Ben Amed Azize Zougmore
04 Août 2026•Mise à jour: 04 Août 2026
La société française de production et de fourniture d'électricité EDF a annoncé lundi l'arrêt de trois réacteurs nucléaires en France en raison de la baisse du débit de la Meuse et de la Moselle, conséquence des conditions de sécheresse qui affectent plusieurs régions du pays.
Selon l'énergéticien, les deux réacteurs de la centrale nucléaire de Chooz, dans les Ardennes, sont à l'arrêt.
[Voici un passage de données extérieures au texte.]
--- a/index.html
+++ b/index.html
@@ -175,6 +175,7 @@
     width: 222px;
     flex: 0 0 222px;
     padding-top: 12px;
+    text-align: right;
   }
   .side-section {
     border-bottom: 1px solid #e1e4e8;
Le réacteur n°1 a été arrêté samedi soir afin de respecter l'accord franco-belge du 8 septembre 1998 relatif à la gestion des eaux de la Meuse, tandis que le réacteur n°2 est à l'arrêt depuis le 11 juillet dans le cadre du même dispositif.
Cet accord prévoit que le fonctionnement des installations peut être adapté afin de garantir un débit suffisant de la Meuse pour l'ensemble de ses usagers, en France comme en Belgique.
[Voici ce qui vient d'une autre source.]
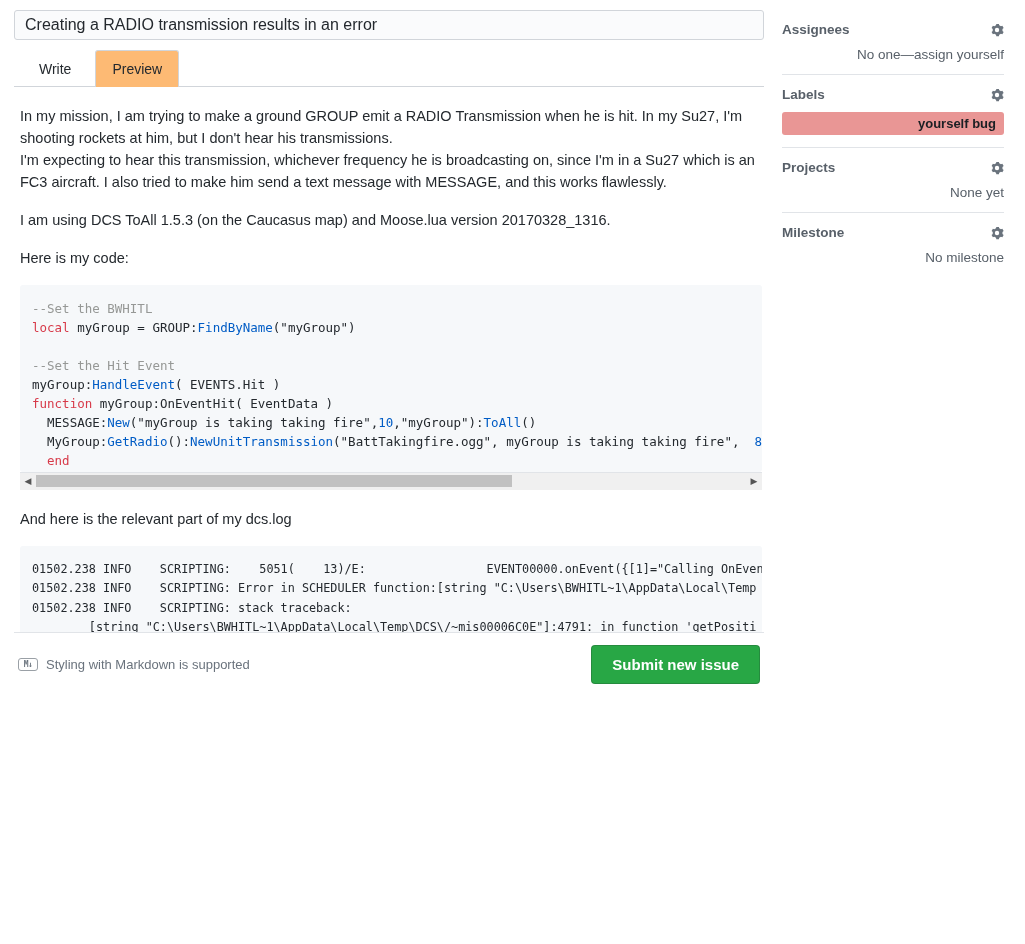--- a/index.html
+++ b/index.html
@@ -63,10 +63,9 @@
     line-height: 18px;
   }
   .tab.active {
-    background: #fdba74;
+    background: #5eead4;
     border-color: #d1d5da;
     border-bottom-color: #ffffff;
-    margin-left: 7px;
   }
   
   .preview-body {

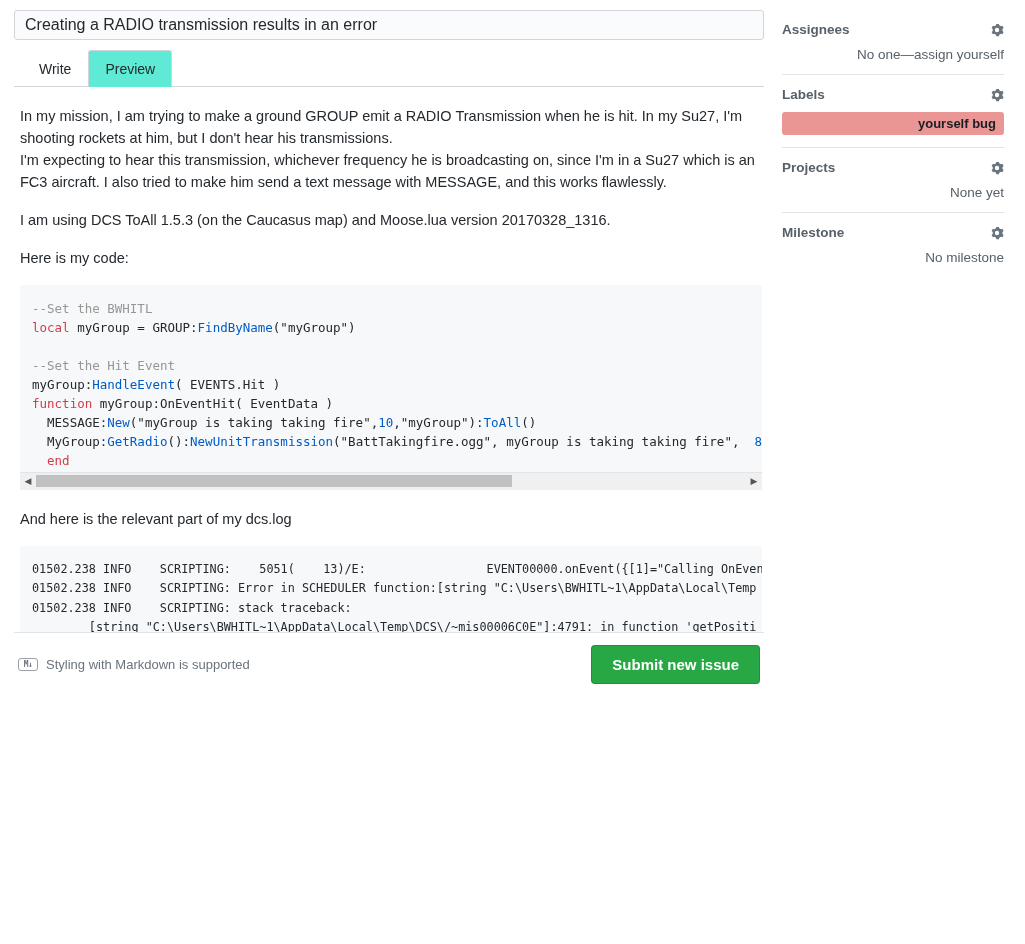--- a/index.html
+++ b/index.html
@@ -307,7 +307,7 @@
 
     <div class="side-section">
       <div class="side-head">
-        <span>Labels</span>
+        <span>Error</span>
         <span class="gear">
           <svg width="14" height="14" viewBox="0 0 16 16" fill="#6a737d">
               <path d="M8 10.5a2.5 2.5 0 1 1 0-5 2.5 2.5 0 0 1 0 5zm6.3-2.5c0-.4 0-.8-.1-1.2l1.4-1-1.5-2.6-1.6.6c-.6-.5-1.3-.9-2-1.1L10.2 1H7.2l-.3 1.7c-.7.2-1.4.6-2 1.1l-1.6-.6L1.8 5.8l1.4 1c-.1.4-.1.8-.1 1.2s0 .8.1 1.2l-1.4 1 1.5 2.6 1.6-.6c.6.5 1.3.9 2 1.1l.3 1.7h3l.3-1.7c.7-.2 1.4-.6 2-1.1l1.6.6 1.5-2.6-1.4-1c.1-.4.1-.8.1-1.2z"></path>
EDF a également procédé, dans la nuit de vendredi à samedi, à l'arrêt préventif d'un réacteur de la centrale de Cattenom, en Moselle, en raison de la diminution du débit de la rivière. Les trois réacteurs étaient toujours à l'arrêt lundi, selon l'entreprise.
Par ailleurs, EDF a indiqué avoir réduit temporairement la puissance de quatre autres réacteurs : Bugey 3, Tricastin 4 ainsi que les deux réacteurs de la centrale de Saint-Alban.
La France compte 57 réacteurs nucléaires, qui assurent environ 70 % de la production nationale d'électricité. Implantées en bord de mer ou de cours d'eau pour assurer leur refroidissement, ces installations sont soumises à des contraintes d'exploitation en période de sécheresse ou de fortes chaleurs, afin de limiter leur impact sur les milieux aquatiques, notamment en matière de rejets et d'échauffement des eaux.